Nel 2016 sono sbarcati al Porto di Catania complessivamente 17.989 migranti. Allo screening clinico 510 (2%) sono risultati febbrili > 37°C; 191 (37%) presentavano tosse e febbre contemporaneamente e sono stati pertanto avviati allo screening per tubercolosi. La provenienza era come segue: 48 Nigeria, 32 Etiopia, 30 Somalia, 27 Mali, 18 Tunisia, 13 Libia, 11 Senegal, 8 Gambia, 5 Liberia. Trentotto (20%) dei 191 sbarcati sottoposti a screening erano minori; 110 individui avevano tosse secca e sono stati, pertanto, avviati alla esecuzione di una radiografia del torace mentre 81 presentavano tosse produttiva e sono stati sottoposti, invece, ad esame dell’escreato con Genexpert. Complessivamente 19 migranti allo sbarco hanno documentato tubercolosi polmonare attiva (0.10% sul totale dei migranti sbarcati): 11 con Genexpert positivo all’esame dell’escreato e 8 con Radiografia del torace positiva per lesioni tubercolari (2 miliari e 6 forme cavitarie). 4 dei 19 pazienti con tubercolosi polmonare attiva erano minori.

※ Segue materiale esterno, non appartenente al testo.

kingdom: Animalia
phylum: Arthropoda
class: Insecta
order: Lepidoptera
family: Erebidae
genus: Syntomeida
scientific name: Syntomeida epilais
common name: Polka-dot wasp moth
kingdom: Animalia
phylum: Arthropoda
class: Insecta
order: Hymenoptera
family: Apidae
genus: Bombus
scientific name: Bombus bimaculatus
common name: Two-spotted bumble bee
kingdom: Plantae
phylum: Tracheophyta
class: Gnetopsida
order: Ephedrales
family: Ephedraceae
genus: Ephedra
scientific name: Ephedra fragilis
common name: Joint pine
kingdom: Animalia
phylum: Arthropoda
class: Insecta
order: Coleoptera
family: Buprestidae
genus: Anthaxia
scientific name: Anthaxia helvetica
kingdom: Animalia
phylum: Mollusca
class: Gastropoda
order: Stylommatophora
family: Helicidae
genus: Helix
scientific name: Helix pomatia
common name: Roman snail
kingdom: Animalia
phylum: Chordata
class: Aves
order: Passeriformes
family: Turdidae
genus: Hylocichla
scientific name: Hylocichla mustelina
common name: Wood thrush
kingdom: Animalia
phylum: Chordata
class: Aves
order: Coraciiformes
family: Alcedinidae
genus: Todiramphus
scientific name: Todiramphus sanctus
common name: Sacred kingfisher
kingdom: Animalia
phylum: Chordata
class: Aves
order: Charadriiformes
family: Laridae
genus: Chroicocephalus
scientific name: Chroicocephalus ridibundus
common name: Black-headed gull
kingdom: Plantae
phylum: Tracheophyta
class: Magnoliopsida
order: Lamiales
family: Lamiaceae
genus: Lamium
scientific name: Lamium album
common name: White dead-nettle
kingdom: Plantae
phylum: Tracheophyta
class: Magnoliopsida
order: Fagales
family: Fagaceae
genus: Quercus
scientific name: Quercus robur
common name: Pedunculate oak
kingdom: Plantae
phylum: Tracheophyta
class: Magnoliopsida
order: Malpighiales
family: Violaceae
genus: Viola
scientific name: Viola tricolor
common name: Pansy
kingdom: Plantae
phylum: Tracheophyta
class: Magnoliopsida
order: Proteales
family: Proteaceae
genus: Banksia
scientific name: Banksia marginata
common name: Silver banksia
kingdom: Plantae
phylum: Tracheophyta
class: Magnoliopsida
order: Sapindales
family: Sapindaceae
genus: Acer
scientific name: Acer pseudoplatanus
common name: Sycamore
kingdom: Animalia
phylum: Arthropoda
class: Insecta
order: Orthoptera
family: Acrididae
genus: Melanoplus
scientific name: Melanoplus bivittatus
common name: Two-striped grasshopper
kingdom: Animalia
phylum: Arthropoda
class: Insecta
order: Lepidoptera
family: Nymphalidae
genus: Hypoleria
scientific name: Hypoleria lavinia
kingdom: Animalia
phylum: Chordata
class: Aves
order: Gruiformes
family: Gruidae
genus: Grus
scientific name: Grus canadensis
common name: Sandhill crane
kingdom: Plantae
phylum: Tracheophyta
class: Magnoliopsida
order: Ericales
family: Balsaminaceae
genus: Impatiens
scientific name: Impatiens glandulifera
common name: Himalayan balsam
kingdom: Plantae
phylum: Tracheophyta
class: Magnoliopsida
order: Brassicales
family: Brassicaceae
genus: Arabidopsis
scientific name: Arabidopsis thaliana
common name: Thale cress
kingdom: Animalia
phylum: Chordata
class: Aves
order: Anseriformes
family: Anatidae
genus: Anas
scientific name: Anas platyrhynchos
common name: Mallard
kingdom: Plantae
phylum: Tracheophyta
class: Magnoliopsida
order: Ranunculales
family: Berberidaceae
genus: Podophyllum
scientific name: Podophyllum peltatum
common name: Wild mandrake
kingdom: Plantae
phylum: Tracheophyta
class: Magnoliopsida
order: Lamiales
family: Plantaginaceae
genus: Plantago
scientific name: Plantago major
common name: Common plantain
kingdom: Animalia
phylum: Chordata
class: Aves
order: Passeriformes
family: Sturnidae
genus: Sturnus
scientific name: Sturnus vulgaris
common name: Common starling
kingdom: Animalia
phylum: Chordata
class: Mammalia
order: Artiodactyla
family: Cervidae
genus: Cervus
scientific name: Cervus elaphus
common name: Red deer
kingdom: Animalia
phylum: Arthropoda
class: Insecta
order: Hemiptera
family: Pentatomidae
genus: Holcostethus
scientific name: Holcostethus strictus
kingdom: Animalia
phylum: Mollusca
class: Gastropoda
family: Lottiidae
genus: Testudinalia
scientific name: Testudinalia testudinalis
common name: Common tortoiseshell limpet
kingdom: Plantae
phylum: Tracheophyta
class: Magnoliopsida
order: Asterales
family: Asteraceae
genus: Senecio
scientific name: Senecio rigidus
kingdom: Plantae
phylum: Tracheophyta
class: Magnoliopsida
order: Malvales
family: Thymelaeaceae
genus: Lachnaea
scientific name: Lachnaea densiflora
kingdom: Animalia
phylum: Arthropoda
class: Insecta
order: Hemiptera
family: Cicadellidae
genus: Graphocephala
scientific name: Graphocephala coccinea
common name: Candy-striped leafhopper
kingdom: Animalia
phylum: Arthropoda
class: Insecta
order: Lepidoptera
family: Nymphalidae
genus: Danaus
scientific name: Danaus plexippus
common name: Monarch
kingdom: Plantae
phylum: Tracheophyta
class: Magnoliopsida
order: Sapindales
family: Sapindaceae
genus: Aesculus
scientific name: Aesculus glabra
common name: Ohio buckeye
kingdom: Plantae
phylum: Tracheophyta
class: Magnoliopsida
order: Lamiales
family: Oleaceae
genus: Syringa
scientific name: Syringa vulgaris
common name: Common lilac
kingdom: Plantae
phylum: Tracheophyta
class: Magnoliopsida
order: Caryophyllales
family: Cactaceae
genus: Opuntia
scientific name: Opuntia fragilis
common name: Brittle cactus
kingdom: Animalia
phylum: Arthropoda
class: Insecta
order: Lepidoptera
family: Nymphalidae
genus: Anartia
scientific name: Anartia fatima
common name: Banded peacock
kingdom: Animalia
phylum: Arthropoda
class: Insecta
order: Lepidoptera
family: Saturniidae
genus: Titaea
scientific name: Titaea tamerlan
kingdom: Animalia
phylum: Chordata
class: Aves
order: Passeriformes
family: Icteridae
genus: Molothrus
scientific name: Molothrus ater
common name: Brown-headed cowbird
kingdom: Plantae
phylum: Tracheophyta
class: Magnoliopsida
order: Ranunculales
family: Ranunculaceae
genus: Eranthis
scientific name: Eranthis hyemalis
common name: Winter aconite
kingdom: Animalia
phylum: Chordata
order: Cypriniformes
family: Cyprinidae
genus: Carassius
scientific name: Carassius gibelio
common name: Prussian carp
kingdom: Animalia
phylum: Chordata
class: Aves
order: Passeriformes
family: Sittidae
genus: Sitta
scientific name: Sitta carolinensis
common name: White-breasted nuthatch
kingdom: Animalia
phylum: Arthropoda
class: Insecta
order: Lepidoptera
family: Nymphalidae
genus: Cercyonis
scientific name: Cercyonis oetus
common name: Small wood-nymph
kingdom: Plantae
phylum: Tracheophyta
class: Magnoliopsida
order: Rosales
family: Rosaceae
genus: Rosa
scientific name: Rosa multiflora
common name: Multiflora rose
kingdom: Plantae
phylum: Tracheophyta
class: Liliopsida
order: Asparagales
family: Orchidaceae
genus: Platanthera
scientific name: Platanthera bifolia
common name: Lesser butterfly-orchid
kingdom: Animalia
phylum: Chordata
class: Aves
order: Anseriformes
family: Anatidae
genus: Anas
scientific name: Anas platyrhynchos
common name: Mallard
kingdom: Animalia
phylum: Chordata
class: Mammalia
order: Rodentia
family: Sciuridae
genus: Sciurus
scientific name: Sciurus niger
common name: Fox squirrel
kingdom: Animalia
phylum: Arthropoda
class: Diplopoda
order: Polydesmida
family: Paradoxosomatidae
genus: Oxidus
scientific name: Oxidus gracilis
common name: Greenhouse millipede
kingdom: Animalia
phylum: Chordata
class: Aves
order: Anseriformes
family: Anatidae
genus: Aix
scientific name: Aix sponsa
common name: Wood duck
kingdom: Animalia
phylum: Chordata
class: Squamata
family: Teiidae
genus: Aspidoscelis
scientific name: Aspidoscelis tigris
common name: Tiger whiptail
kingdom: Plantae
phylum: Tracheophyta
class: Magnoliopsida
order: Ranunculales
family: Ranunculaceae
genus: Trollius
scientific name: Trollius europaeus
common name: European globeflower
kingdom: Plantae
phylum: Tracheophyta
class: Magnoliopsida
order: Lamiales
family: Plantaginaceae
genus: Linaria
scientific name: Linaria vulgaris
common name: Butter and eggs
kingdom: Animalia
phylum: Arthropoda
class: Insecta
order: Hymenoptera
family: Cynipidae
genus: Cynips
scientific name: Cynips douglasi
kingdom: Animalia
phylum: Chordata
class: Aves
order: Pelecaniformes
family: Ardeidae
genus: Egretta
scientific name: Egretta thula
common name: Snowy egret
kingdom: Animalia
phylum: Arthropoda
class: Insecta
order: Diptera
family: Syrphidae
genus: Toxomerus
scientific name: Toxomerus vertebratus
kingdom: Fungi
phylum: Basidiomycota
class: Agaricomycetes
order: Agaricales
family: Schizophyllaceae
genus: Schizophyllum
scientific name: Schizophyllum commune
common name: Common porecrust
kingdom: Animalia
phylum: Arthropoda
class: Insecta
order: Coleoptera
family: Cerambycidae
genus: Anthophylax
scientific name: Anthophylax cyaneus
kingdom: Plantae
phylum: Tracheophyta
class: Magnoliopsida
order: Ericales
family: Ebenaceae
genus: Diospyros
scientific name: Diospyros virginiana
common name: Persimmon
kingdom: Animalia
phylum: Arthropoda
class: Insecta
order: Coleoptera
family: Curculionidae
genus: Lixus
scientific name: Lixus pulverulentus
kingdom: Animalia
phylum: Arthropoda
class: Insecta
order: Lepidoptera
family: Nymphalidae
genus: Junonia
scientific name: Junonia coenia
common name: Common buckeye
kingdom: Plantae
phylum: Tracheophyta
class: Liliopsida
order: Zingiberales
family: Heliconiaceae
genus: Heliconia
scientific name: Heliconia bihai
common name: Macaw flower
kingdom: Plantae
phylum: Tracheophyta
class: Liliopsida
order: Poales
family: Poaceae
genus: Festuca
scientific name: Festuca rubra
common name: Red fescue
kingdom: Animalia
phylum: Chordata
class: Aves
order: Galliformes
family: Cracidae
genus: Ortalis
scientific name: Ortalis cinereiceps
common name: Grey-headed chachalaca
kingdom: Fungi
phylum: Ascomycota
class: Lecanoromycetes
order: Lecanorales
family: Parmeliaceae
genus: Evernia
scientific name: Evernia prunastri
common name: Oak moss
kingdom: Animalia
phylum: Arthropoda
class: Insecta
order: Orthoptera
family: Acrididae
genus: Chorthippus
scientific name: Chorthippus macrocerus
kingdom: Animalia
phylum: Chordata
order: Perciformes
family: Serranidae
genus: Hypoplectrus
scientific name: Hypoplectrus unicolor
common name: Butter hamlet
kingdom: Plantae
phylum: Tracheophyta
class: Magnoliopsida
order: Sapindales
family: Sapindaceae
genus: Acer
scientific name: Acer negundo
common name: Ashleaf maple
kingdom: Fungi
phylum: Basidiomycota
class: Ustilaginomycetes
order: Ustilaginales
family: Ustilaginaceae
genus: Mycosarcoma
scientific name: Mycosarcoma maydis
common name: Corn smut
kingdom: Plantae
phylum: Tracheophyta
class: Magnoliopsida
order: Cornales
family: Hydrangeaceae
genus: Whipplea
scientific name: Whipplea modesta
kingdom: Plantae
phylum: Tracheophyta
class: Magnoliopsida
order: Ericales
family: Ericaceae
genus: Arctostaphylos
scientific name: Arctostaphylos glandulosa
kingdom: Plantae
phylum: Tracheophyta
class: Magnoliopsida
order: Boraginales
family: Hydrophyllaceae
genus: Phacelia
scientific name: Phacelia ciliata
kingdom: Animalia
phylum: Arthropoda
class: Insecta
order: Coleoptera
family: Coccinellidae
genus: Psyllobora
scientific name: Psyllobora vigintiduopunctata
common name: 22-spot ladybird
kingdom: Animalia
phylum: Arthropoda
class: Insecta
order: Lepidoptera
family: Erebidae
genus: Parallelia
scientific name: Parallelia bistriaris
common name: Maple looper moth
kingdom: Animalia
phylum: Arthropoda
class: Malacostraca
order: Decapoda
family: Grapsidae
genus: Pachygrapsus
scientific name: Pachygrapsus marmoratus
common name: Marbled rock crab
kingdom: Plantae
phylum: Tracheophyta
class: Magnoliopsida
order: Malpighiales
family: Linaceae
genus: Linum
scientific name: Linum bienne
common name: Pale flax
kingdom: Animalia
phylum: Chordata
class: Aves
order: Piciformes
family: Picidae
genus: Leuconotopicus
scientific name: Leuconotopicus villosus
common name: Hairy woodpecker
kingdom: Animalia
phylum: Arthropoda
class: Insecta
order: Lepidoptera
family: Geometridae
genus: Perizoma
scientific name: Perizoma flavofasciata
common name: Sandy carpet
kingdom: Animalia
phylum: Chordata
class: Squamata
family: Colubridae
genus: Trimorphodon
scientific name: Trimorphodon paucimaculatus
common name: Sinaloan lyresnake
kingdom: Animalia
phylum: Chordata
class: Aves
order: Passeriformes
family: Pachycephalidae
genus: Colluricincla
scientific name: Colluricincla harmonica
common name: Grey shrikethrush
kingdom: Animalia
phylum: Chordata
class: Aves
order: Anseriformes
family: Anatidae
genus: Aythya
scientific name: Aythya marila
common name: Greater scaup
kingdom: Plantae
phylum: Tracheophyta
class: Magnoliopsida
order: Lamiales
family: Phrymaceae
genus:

Nel 2017 sono sbarcati al Porto di Catania complessivamente 15.600 migranti. Allo screening clinico 358 (2%) sono risultati febbrili > 37°C; 91 (35%) presentavano tosse e febbre contemporaneamente e sono stati pertanto avviati allo screening per tubercolosi. La provenienza era come segue: 36 Etiopia, 25 Nigeria, 20 Somalia, 7 Mali, 3 Senegal. Nove (10%) dei 91 sbarcati sottoposti a screening erano minori; 60 individui avevano tosse secca e sono stati sottoposti a radiografia del torace mentre 31 presentavano tosse produttiva e hanno ricevuto l’indagine molecolare Genexpert sull’escreato. Complessivamente 16 migranti hanno documentato tubercolosi polmonare attiva (0.13% sul totale dei migranti sbarcati): 8 con positività di Genexpert su escreato e 8 con Radiografia del torace positiva per lesioni tubercolari (7 forme cavitarie ed 1 forma infiltrativa dell’apice).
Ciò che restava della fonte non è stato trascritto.